I made this soup for lunch today and it was yummy! It’s a light soup so it’s great for a spring day, like today, or as a winter warmer.
(makes 2 portions)
- 1/2 Onion (white or red), diced
- A little nut oil
- 1-2 cm chunk of fresh ginger root, peeled and chopped
- 2 celery sticks, chopped
- 1/2 a butternut squash, peeled, seeded and diced
- 2 eating apples, diced
- 1tsp cumin
- 1/2 tsp chilli powder (0r use fresh chillies if you have them)
- Handful of fresh coriander
Like most homemade soups, this one was really easy to make and didn’t take long to cook!

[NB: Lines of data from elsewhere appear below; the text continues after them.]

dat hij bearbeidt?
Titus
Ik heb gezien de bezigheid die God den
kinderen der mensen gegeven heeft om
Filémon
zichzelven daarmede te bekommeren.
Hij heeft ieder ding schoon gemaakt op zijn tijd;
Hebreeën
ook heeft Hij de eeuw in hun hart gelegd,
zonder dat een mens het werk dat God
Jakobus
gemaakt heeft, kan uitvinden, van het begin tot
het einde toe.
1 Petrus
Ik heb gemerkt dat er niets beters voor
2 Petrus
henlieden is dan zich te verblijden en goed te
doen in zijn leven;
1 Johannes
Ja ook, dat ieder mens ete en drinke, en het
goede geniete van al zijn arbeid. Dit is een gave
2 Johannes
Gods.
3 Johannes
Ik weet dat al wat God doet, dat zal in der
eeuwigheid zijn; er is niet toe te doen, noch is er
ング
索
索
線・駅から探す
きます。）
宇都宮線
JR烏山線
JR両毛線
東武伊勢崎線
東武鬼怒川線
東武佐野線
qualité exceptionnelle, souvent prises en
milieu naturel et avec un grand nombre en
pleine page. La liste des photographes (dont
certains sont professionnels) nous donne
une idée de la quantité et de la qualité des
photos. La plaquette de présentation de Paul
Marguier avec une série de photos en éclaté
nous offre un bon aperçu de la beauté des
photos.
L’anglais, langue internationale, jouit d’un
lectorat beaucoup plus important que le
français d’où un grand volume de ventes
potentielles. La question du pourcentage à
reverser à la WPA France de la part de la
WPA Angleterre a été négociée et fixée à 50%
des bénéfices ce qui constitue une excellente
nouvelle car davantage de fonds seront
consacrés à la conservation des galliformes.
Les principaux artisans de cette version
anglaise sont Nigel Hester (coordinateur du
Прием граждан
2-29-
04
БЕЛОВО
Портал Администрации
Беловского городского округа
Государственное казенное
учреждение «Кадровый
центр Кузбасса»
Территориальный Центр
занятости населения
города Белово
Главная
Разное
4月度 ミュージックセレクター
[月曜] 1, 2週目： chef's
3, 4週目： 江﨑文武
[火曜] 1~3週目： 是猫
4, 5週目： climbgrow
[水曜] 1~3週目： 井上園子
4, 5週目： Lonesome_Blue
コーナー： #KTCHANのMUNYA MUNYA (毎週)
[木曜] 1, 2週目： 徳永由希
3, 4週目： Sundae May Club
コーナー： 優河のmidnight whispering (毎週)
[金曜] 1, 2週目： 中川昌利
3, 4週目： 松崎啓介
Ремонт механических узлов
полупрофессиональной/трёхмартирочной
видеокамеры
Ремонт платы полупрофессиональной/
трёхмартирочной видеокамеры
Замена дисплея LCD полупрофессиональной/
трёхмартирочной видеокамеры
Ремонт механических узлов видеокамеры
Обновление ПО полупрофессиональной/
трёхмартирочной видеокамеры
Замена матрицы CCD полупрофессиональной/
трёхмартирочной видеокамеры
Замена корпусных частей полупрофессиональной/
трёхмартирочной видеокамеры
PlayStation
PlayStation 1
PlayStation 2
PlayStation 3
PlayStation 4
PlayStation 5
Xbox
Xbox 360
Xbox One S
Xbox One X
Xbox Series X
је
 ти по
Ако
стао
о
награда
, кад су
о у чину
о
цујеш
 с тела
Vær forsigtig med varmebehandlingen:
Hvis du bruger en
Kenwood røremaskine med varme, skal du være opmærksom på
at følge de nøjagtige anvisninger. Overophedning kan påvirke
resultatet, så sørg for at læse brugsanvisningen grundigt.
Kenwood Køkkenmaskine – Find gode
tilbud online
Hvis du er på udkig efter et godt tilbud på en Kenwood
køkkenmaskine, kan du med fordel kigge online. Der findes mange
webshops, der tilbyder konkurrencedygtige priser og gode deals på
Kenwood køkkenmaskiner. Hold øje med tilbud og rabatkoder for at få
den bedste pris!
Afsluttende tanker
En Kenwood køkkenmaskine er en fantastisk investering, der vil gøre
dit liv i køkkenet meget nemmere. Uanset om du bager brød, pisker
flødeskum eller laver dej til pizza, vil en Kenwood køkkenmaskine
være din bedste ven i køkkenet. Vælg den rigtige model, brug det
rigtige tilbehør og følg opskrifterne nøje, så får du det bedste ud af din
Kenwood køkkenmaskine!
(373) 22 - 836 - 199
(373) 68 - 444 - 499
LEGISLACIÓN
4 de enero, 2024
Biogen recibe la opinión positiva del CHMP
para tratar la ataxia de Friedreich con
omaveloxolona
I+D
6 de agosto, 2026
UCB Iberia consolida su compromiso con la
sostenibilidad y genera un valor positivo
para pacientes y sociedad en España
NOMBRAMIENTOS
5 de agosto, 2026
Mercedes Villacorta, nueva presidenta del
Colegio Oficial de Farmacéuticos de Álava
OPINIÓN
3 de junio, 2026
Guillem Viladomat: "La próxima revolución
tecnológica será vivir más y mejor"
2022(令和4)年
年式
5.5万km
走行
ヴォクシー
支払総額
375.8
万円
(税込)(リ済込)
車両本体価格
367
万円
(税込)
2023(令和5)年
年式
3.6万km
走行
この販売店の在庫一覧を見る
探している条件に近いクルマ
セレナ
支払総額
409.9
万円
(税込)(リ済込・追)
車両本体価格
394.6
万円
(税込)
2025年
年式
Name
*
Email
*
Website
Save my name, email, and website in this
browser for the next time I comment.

Firstly, I cooked off the onion and ginger in a little nut oil in medium sized pan. After it had softened for a few minutes I added the celery, squash, apples, cumin and chilli powder, cooking them for a couple of minutes in the spices. I then added enough water to cover the vegetables and fruit, and simmered with the lid on. You may need to add more water as the soup cooks.
When the squash and apples were soft enough I used a hand blender to liquidise the soup, adding some pepper and some of the fresh coriander (save some to sprinkle of top) and blending again. Again, to may need to add more liquid depending on the thickness of the soup.
Server with a dollop of plain yoghurt and a sprinkle of fresh coriander!
Fruit is definitely a great accompaniment to vegetables in soups!